Extracted data entries
»»

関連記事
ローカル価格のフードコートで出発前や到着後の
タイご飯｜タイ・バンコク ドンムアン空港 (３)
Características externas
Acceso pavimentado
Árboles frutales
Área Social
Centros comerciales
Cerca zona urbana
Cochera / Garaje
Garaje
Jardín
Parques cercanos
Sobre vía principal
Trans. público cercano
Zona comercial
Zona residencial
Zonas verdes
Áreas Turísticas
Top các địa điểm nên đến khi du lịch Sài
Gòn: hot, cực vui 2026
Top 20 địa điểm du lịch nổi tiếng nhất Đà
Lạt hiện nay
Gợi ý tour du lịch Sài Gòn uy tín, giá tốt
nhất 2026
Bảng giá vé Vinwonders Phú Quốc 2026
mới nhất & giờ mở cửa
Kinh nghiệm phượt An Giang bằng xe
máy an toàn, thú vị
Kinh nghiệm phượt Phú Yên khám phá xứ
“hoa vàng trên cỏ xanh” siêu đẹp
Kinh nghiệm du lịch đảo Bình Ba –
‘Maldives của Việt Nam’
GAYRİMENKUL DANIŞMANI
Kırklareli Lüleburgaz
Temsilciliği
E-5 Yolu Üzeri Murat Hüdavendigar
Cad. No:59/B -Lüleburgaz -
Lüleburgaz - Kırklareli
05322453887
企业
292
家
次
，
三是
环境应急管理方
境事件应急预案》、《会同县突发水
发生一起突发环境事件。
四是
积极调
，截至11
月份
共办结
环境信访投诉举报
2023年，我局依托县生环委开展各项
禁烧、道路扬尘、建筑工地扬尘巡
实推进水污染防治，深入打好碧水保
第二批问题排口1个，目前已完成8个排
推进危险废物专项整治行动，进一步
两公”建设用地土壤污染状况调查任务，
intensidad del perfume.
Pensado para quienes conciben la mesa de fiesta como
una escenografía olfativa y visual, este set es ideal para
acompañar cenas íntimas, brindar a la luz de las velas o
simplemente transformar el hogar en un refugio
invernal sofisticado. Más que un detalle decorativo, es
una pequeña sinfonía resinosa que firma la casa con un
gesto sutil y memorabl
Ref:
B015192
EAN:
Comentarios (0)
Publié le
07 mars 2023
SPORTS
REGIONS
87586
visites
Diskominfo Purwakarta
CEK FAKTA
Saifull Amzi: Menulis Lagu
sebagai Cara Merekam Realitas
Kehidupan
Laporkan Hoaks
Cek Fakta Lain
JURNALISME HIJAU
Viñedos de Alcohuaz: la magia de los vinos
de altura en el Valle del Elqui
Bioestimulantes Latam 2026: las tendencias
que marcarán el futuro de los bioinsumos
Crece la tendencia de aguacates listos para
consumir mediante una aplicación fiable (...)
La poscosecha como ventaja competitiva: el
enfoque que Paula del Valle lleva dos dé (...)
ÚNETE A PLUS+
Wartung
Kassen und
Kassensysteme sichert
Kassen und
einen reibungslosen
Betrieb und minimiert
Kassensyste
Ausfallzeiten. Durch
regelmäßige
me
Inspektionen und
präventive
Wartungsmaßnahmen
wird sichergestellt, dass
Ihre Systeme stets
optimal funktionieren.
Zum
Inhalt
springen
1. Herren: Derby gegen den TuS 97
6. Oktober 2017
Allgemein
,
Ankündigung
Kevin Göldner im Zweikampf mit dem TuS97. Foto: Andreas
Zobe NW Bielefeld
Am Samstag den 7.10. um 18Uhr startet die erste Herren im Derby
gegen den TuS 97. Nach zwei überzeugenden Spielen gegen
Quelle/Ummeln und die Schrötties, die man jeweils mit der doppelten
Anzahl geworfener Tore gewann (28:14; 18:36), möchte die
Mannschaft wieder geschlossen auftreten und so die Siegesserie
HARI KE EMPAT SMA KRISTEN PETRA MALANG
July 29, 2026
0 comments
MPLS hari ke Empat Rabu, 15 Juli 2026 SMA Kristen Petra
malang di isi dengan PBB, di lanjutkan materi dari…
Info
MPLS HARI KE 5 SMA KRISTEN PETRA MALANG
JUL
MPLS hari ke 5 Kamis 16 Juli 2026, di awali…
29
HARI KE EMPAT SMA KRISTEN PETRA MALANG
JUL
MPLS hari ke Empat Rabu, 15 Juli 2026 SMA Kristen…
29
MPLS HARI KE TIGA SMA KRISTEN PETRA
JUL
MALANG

««

| Problem to work on |
Can you copy the listing verbatim, starting at its first line and ending with the line that contains "máy an toàn, thú vị", with both of those lines included?

| Exercise result |
関連記事
ローカル価格のフードコートで出発前や到着後の
タイご飯｜タイ・バンコク ドンムアン空港 (３)
Características externas
Acceso pavimentado
Árboles frutales
Área Social
Centros comerciales
Cerca zona urbana
Cochera / Garaje
Garaje
Jardín
Parques cercanos
Sobre vía principal
Trans. público cercano
Zona comercial
Zona residencial
Zonas verdes
Áreas Turísticas
Top các địa điểm nên đến khi du lịch Sài
Gòn: hot, cực vui 2026
Top 20 địa điểm du lịch nổi tiếng nhất Đà
Lạt hiện nay
Gợi ý tour du lịch Sài Gòn uy tín, giá tốt
nhất 2026
Bảng giá vé Vinwonders Phú Quốc 2026
mới nhất & giờ mở cửa
Kinh nghiệm phượt An Giang bằng xe
máy an toàn, thú vị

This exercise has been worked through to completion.